As part of Community Free Day at Dia:Beacon on Saturday, October 13, Dia Art Foundation and the Garrison Institute will present a joint program. Taking its title from sculptor Richard Serra, who said that “The art of seeing takes an effort,” the program invites participants to explore different ways of connecting with art on view at Dia:Beacon while considering spiritual themes in art and contemplative aspects of art appreciation.
Roger Lipsey, PhD, a member of the local advisory board of the Garrison Institute, will lead the program and give a talk that explores the spiritual aspects of art in religious art in the past and in contemporary art today, only some of which acknowledges a spiritual dimension.
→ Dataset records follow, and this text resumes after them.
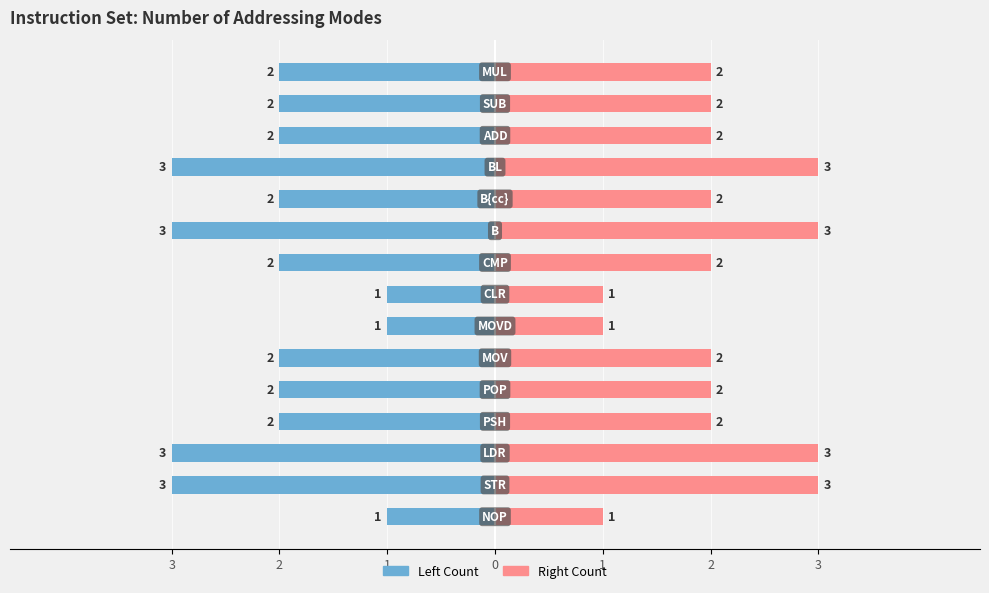

What is the difference between the second highest and minimum values in the Modes (right) series?

2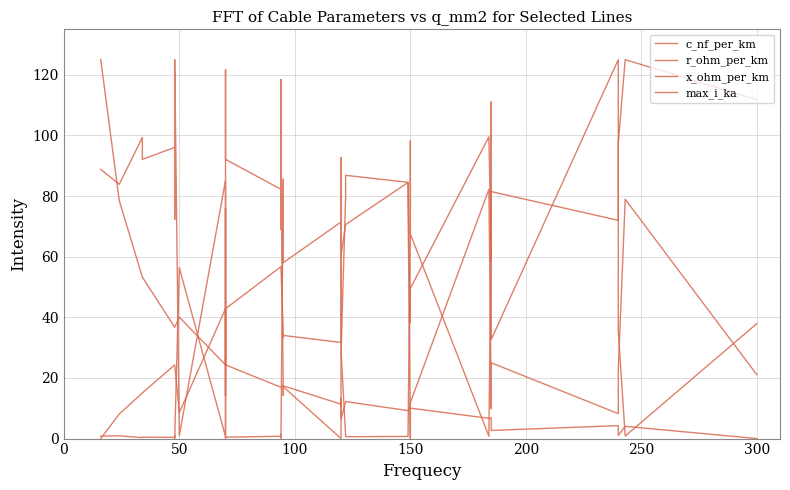

What is the sum of all x_ohm_per_km values?

2140.5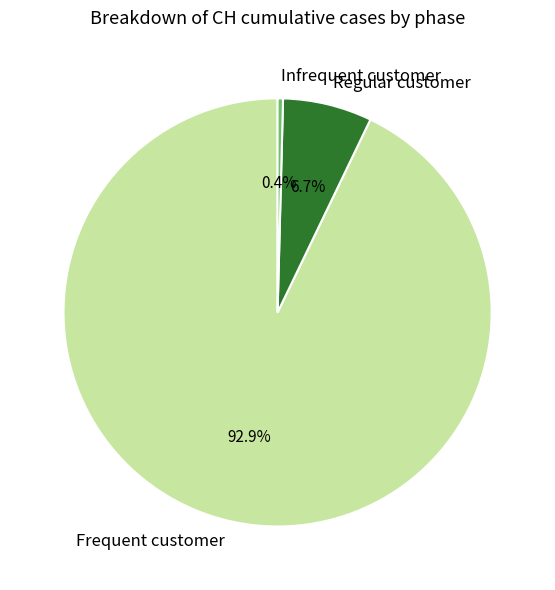

Which category has the biggest portion of the pie?

Frequent customer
Books by Lipsey include a three-volume edition (1977) of the life and writings of Ananda K. Coomaraswamy, the Anglo-Indian art curator who explored the spiritual in art and the way of the connoisseur, The Spiritual in Twentieth-Century Art (1988) and the prize-winning Angelic Mistakes: The Art of Thomas Merton (2006). “Experiencing art can be a pleasurable, revelatory effort of eye and mind, heart and body,” Lipsey says. “Like artists wholly engaged in creating, viewers have the opportunity to be wholly engaged in viewing works of art. There is an art of seeing.” After his talk, Lipsey will lead participants in viewing works in the Dia collection by Sol LeWitt, Agnes Martin and Richard Serra.
The program starts at 11:30 am and runs approximately 1.5 hours. Space is limited; reservations recommended. Learn more here.
At Dia:Beacon’s Community Free Day, visitors can participate in a full day of special workshops, gallery talks, and tours, free with the price of admission. Residents of Columbia, Dutchess, Greene, Orange, Putnam, Rockland, Sullivan, Ulster, and Westchester counties receive free admission (with proper identification).